The VFL's introduction of the 10-year-rule at the end of 1972 saw North Melbourne acquire champions Doug Wade, Barry Davis and John Rantall, the Roos going from wooden spooners to premiers within three seasons.The fear created by the club's acquisition of the stars led to the rule being scrapped midway through 1973.
Carlton's ruthless pursuit of success by the mid-1980s saw the Blues land a troika of high-priced and highly rated recruits from South Australia - Stephen Kernahan, Craig Bradley and Peter Motley. The Blues made a grand final in their first season and won a flag in their second.
Collingwood and Richmond, meanwhile, were indulging in a chest-thumping game of tit-for-tat on the player front, one that did little for either club's on-field fortunes and helped send both close to the brink.
Then Fitzroy's long-term financial woes made stars such as Alastair Lynch and Paul Roos ripe for the picking come the mid-1990s, the Lions' flickering flame of competitiveness finally extinguished by their departures, the death of the entire club soon after.
All those examples make the AFL's first dabble in free agency these past few weeks, in contrast, barely a blip on the radar, despite the many warnings of doom and gloom, one of the most vociferous, perhaps ironically, coming from Roos, now a media commentator.
The twin safety nets of the draft and salary cap were always going to make it difficult for the current AFL heavyweights to pull a reverse Robin Hood, and so it's proved, the biggest fish to date largely staying in their familiar ponds.
Have a look at the final wash-up and with the exception of former Saint now Bomber Brendon Goddard, you're hardly reading a ''who's who'' of the AFL scene.
The likes of Quinten Lynch, Clinton Young, Danyle Pearce, Brent Moloney, Troy Chaplin, Chris Knights and Shannon Byrnes, while more than handy, were hardly considered indispensable by their former clubs. Byrnes and Knights couldn't even get a game with Geelong and Adelaide in the finish.
And the reaction from a small but vocal portion of Hawthorn's large fan base about Young's departure for Collingwood has been a little rich. In the aftermath of the grand final loss to Sydney he was a leading scapegoat for a poor game and a costly goal-square stumble in the final term.

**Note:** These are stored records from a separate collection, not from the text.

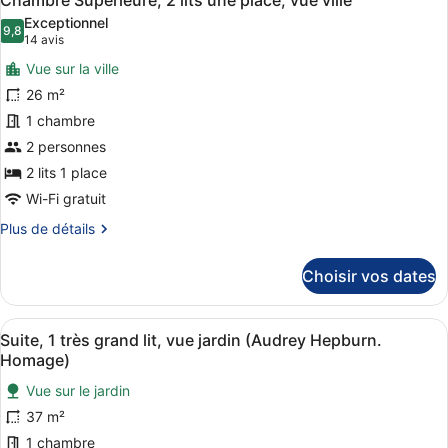
Chambre Supérieure, 2 lits une place, vue ville
toutes
ville
chambre
Exceptionnel
Chambre
les
9,8
9,8 sur 10
(14 avis)
14 avis
Supérieure,
photos
1
Vue sur la ville
pour
très
26 m²
ce
grand
1 chambre
lit,
type
vue
de
2 personnes
ville
chambre :
2 lits 1 place
Chambre
Wi-Fi gratuit
Supérieure,
Plus
Plus de détails
2
de
lits
détails
Choisir vos dates
sur
une
le
place,
type
Afficher
Une photographie encadrée accroch
vue
17
de
Suite, 1 très grand lit, vue jardin (Audrey Hepburn.
toutes
ville
chambre
Homage)
Chambre
les
Supérieure,
Vue sur le jardin
photos
2
37 m²
pour
lits
ce
1 chambre
une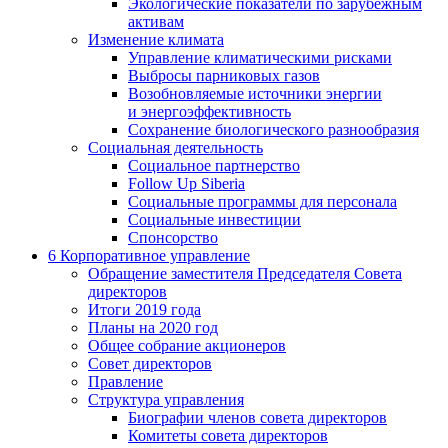
Экологические показатели по зарубежным
активам
Изменение климата
Управление климатическими рисками
Выбросы парниковых газов
Возобновляемые источники энергии
и энергоэффективность
Сохранение биологического разнообразия
Социальная деятельность
Социальное партнерство
Follow Up Siberia
Социальные программы для персонала
Социальные инвестиции
Спонсорство
6
Корпоративное управление
Обращение заместителя Председателя Совета
директоров
Итоги 2019 года
Планы на 2020 год
Общее собрание акционеров
Совет директоров
Правление
Структура управления
Биографии членов совета директоров
Комитеты совета директоров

Some of those doing the most unloading on Young were doubtless among those on Friday giving him another serve for daring to leave the Hawk nest. But wasn't eight seasons, more than 100 games and an important part in the 2008 premiership a fair hand from him on their behalf?
On a broader level, the first spell of free agency has hardly seen the rich getting much richer and the poor getting the bum's rush.
Indeed, in conjunction with a trade market now also rendered more fluid by consequence, Melbourne has picked up some sorely needed premiership-winning experience in Byrnes and Chris Dawes, something the departed pair Jared Rivers and Moloney weren't capable of sharing with junior teammates.
Richmond, meanwhile, seems to have picked up a very likely pair in Chaplin and Knights for either end of the ground.
The Tigers have had a great strike rate with recent pick-ups from AFL rivals in Ivan Maric, Shaun Grigg and Bachar Houli, and mature-age recruits from lower levels such as Steven Morris and Robin Nahas, their examples now more a norm than a novelty.
Building and maintaining a competitive list now has many more aspects to it than simply loading up on teenagers come national draft day, free agency just another of several recruiting platforms.
One that so far hasn't resulted in the plundering of the cream of the crop, but instead offered those who'd given good service at their old homes a chance to regenerate at new ones.
And surely that's a feel-good story rather than cause for more panic about loyalty, rewards and the fabric of the game again, isn't it?